In 1912 Kaufman moved to *Harbin in Manchuria where he became involved in communal and Zionist activity. In late 1918 he was elected vice chairman of the National Council of Jews of Siberia and the Urals (the chairman was Moshe *Novomeysky). From 1919 to 1931 and 1933 to 1945 Kaufman was chairman of the Harbin Jewish community. During that period he was representative in China of the *Jewish National Fund and *Keren Hayesod, and official representative of the *World Zionist Organization and the *Jewish Agency, chairman of the Zionist Organization of China and head of almost all the cultural and social institutions of the Jews of Harbin. From 1921 to 1943 he was editor of the Russian language weekly Yevreyskaya zhizn ("Jewish Life"). At the same time he worked as chief physician at the Jewish hospital in Harbin which he had founded. From 1937 he was chairman of the National Council of Jews of East Asia (i.e., the Far East).

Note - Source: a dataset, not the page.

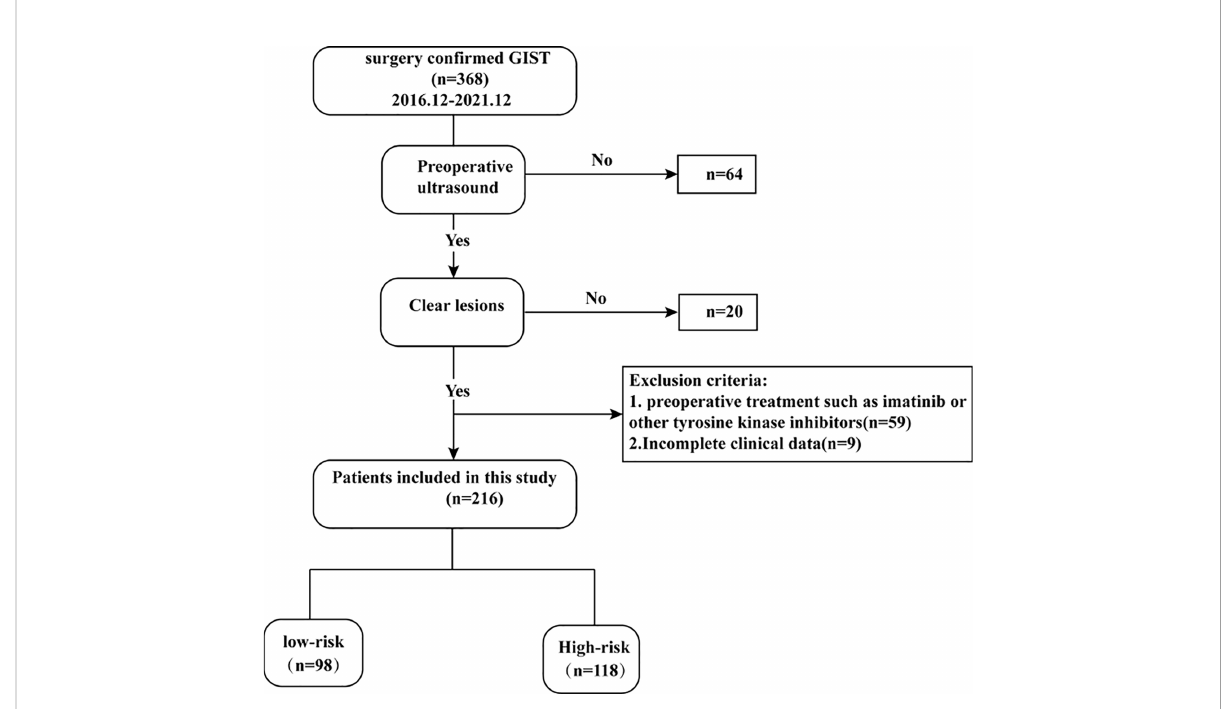
FIGURE 1 Flowchart of inclusion and exclusion of the study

Kaufman was a brilliant orator and publicist and was very knowledgeable about Judaism. He devoted considerable efforts to Jewish education. Recognized as the spiritual leader of Chinese Jewry, he staunchly opposed antisemitic tendencies among the Russian emigrés in Harbin which became particularly strong after the Japanese occupation of Manchuria in 1931. Due to his indefatigable energy and personal charm, he was able to establish direct contact with the Japanese authorities in Tokyo and succeeded in having countermanded the orders issued at Hitler's urging for concentrating the Jews of China under Japanese occupation into camps specially established for that purpose.
When the Soviet Army occupied Harbin in August 1945, Kaufman was among the many arrested and taken to the Soviet Union. He was accused of spying and Zionist activities and sentenced to 25 years' imprisonment. He spent 11 years in confinement (three years in a solitary cell in Moscow and eight years in prison camp). He was released in 1956 with his criminal record erased and sent to Karaganda in Kazakhstan. During his five-year stay there he endeavored to reach Israel and succeeded in 1961. For the rest of his life he worked as a physician in an ambulatory care clinic in Ramat Gan. He also wrote his memoirs as well as a history of the Jewish communities in the Far East. He vividly described his life in the Soviet Union in his book Lagerniy vrach ("Camp Physician," Hebrew, 1971; Russian, Tel Aviv, 1973).